MaterializeInc / materialize

The Cloud Operational Data Store: use SQL to transform, deliver, and act on fast-changing data.
https://materialize.com
Other
5.71k stars 466 forks source link

Nullability inference should take into account filters _inside_ sources #21908

Open ggevay opened 11 months ago

ggevay commented 11 months ago

The following query has a nullable output, even though the select x ... where x is not null makes it look like it should be really easy to see that it won't be null:

materialize=> create table t(a int, b int);
CREATE TABLE
materialize=> explain with(types)
select x
from (select a+b as x from t)
where x is not null;
                                        Optimized Plan                                         
-----------------------------------------------------------------------------------------------
 Explained Query:                                                                             +
   Project (#2) // { types: "(integer?)" }                                                    +
     Filter (#0) IS NOT NULL AND (#1) IS NOT NULL // { types: "(integer, integer, integer?)" }+
       Map ((#0 + #1)) // { types: "(integer?, integer?, integer?)" }                         +
         ReadStorage materialize.public.t // { types: "(integer?, integer?)" }                +
                                                                                              +
 Source materialize.public.t                                                                  +
   filter=((#0) IS NOT NULL AND (#1) IS NOT NULL)                                             +

(1 row)

Note that at the beginning of the MIR pipeline we still know that the output won't be null:

materialize=> explain decorrelated plan with(types) for
select x
from (select a+b as x from t)
where x is not null;
                           Decorrelated Plan                           
-----------------------------------------------------------------------
 Filter (#0) IS NOT NULL // { types: "(integer)" }                    +
   Project (#2) // { types: "(integer?)" }                            +
     Map ((#0 + #1)) // { types: "(integer?, integer?, integer?)" }   +
       CrossJoin // { types: "(integer?, integer?)" }                 +
         Constant // { types: "()" }                                  +
           - ()                                                       +
         Get materialize.public.t // { types: "(integer?, integer?)" }+

(1 row)

There are various ways to fix this, but the simplest would be to teach the nullability inference to take into account the filters that got pushed into the source.

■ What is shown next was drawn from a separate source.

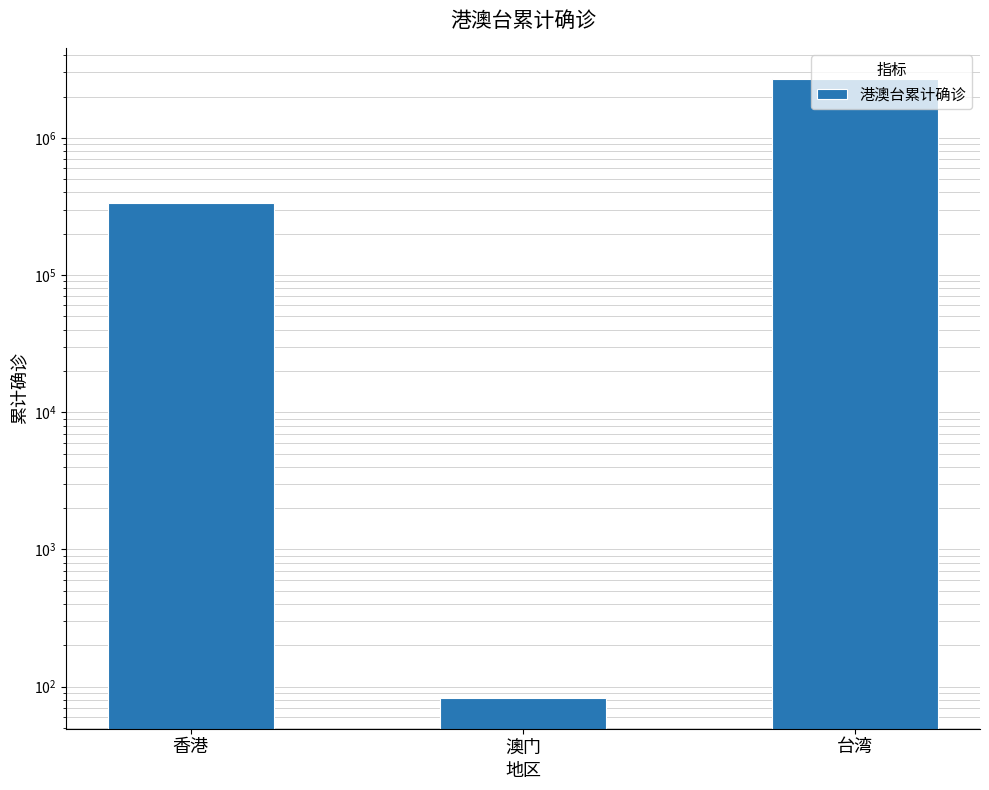

Reading left to right, transcribe all the data shown in this chart.

333117	83	2693787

Edit: @aalexandrov points out that for this, we also need to tighten the contract of the source to always execute the filter.

A more general fix would be to propagate the consequences of the Filter (#0) IS NOT NULL AND (#1) IS NOT NULL down into the Map ((#0 + #1)), but this is hard because our nullability inference is a bottom-up recursion. (At least the one in typ. We have several others in ColumnKnowledge, NonNullable, NonNullRequirements, and possibly other places.)

aalexandrov commented 11 months ago

It's really weird that the "optimal" plan structure changes between optimize/local where we have

Project (#2) // { types: "(integer)" }
  Map ((#0 + #1)) // { types: "(integer, integer, integer)" }
    Filter (#0) IS NOT NULL AND (#1) IS NOT NULL // { types: "(integer, integer)" }
      Get materialize.public.t // { types: "(integer?, integer?)" }

and optimize/global

Explained Query:
  Project (#2) // { types: "(integer?)" }
    Filter (#0) IS NOT NULL AND (#1) IS NOT NULL // { types: "(integer, integer, integer?)" }
      Map ((#0 + #1)) // { types: "(integer?, integer?, integer?)" }
        ReadStorage materialize.public.t // { types: "(integer?, integer?)" }

Source materialize.public.t
  filter=((#0) IS NOT NULL AND (#1) IS NOT NULL)

At first glance I would say that the relative order of adjacent Filter and Map should not be changed after optimize/global.

aalexandrov commented 11 months ago

The Filter is lifted as part of optimize/global/logical_cleanup/fixpoint/0000/canonicalize_mfp, so in this case my take is that logical_cleanup violates the

Projections are pushed down as far as possible.

constraint of its input. I suggest to add a predicate_pushdown to the end of this phase in order to fix this.

ggevay commented 11 months ago

It's changed by CanonicalizeMfp, which is called from physical_optimizer and logical_cleanup_pass, and logical_cleanup_pass is called from optimize_dataflow.